◆ **Task requirements**: If a line of the data below holds the string "malade", copy it.

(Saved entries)
- Opening Delimiter -
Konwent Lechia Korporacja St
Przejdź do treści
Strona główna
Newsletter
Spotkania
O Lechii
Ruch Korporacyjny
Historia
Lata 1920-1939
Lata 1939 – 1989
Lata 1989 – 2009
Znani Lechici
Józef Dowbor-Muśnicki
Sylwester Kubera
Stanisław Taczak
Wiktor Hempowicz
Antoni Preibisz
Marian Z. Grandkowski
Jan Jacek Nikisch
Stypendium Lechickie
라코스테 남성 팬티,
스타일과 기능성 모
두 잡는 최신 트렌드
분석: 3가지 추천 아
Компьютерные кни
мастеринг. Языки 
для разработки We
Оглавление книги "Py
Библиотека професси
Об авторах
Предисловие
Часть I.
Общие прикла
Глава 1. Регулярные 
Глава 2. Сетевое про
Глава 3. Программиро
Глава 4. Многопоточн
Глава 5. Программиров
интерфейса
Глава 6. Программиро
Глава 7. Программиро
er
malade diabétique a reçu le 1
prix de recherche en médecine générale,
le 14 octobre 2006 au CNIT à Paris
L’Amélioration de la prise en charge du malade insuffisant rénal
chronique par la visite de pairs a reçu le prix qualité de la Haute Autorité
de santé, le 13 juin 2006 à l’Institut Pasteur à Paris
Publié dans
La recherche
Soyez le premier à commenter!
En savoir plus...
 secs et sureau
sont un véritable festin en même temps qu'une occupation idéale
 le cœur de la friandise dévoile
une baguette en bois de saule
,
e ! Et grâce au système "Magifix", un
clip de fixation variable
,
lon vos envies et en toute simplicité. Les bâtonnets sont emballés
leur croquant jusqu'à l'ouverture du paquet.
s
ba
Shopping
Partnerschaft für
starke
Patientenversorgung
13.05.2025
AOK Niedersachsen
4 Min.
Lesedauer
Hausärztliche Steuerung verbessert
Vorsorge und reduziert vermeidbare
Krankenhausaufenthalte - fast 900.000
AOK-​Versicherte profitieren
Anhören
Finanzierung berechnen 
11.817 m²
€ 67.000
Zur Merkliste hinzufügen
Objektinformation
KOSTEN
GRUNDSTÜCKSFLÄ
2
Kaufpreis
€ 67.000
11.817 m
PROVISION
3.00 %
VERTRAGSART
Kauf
- Closing Delimiter -
◆ **Response for this exercise**:
malade diabétique a reçu le 1
L’Amélioration de la prise en charge du malade insuffisant rénal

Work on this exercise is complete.